> What you are asked to do: Reproduce the memoir passage word for word, beginning with the words "My cross country" and stopping after "circa autumn 1993)".

> Supplied text:
My late father taught me a lot about sports. In baseball he taught me never to strike out without first swinging the bat as hard as I fucking could. To never "strike out looking." In running ( and in life) he taught me to always cross the finish line with my head down as if in prayer and with my body astride in full sprint. Regardless of any sport I would play, regardless if the season was seeped in the caterwaul of glory or dotted in a string of agony and ill-timed losses my father vehemently insisted that after the last game of every season--after the final strike was called and the last time out transpired, Dad would tell me to simply go up to the coach, extend my paw and thank him for his time and mentorship.

My cross country career was punctuated in cowardice. I never thanked Coach for the hours we spent together, a galloping rehearsal of my pending road race through the sometimes lonely cross-country hills and arduous up-hill mile-splits of life. I never thanked him for the constant reassurances and gruff chin nods and attaboys. The shrill of the bell senior year was accompanied by interior psychiatric drug-hazed musings on how I might reach the next classroom without skirting past coach Ricca in the hallway.

Well Mr. Ricca, it's been well over a decade but here's me stretching out my appreciative palm teeming with nothing short of life changing gratitude and thanks in your direction.



(the future author--far right in towl, gleaning some last second insight
from his Coach. circa autumn 1993)

Thank you. Coach.


Friday, July 06, 2007

Reflection of Joy (July 6th, 1997)





The author & poetic company on his 20th birthday July 6th 1997, from left-to right, David "I've always been there for you, man" Hale; Brooke "I forget yer' last name now that yer' married" Ferraro; Matt; Margot Wllard; Patrick "The Great" Mullowney, the copper-headed author; Misty Gardens; Goth Dan; Precocious Stephanie. Bottom row Alexis (now dr.) Jordan...Summer of 1997 and everything is new and exciting and your whole life is ahead of you boy.... Pure Joy...




Just 120 whisked calendar months ago I spent the sweltering heat of July1997 stationed in front of the jutting metallic tongue of the cash register at B. Dalton Booksellers, inside the rattling central air conditioning of the mall, routinely scanning the bar codes for mass market and paper back bestsellers, fueling up on caffeine and cigarettes, staring at the lazy heliotrope of a summer sun at dusk wildly contemplating how it must feel at the end of the day to write fiction for a living, to crack into the white dry-wall of the page every morning splattering the bulk of each page with continents and splotches of lettered shadows the way dawn breaks into planet, with peach-hued blinks and splashes of nectarine from the pink-eyed east and then vision and then sight.


It was ten years ago to the day. Bill Clinton was seven months into his second term as president, nocturnally drooling over a young intern by the name of Monica. The Bulls had just won their fifth NBA championship in seven years. Logging on to the static sunrise of cyberspace entailed ten minutes of rickety white noise followed by a gulping modem tittering warble followed by more pauses and frustration and password changes and verbal "fuck-it's." It was possible ten years ago to walk fifty meters across any random populated area in the United States and not find yourself being surrounded by a swarm of human beings each with their neck tilted into their collar bones droning mantras of materialism across a dimension of wirelessness.

> Given data:
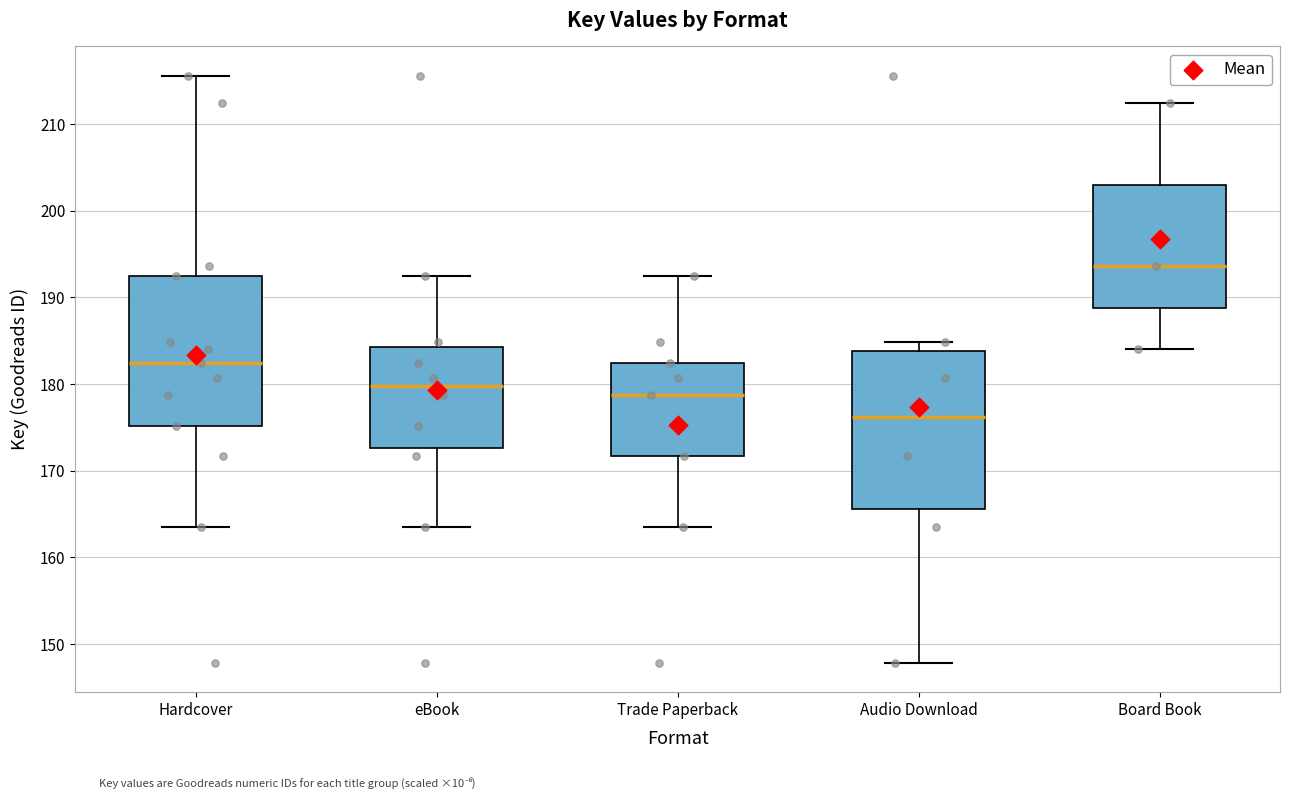

Where is the lower edge of the box for Board Book on the y-axis? The values are not printed on the chart, so give them approximately, as read against the axis.

189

> Reply:
My cross country career was punctuated in cowardice. I never thanked Coach for the hours we spent together, a galloping rehearsal of my pending road race through the sometimes lonely cross-country hills and arduous up-hill mile-splits of life. I never thanked him for the constant reassurances and gruff chin nods and attaboys. The shrill of the bell senior year was accompanied by interior psychiatric drug-hazed musings on how I might reach the next classroom without skirting past coach Ricca in the hallway.

Well Mr. Ricca, it's been well over a decade but here's me stretching out my appreciative palm teeming with nothing short of life changing gratitude and thanks in your direction.



(the future author--far right in towl, gleaning some last second insight
from his Coach. circa autumn 1993)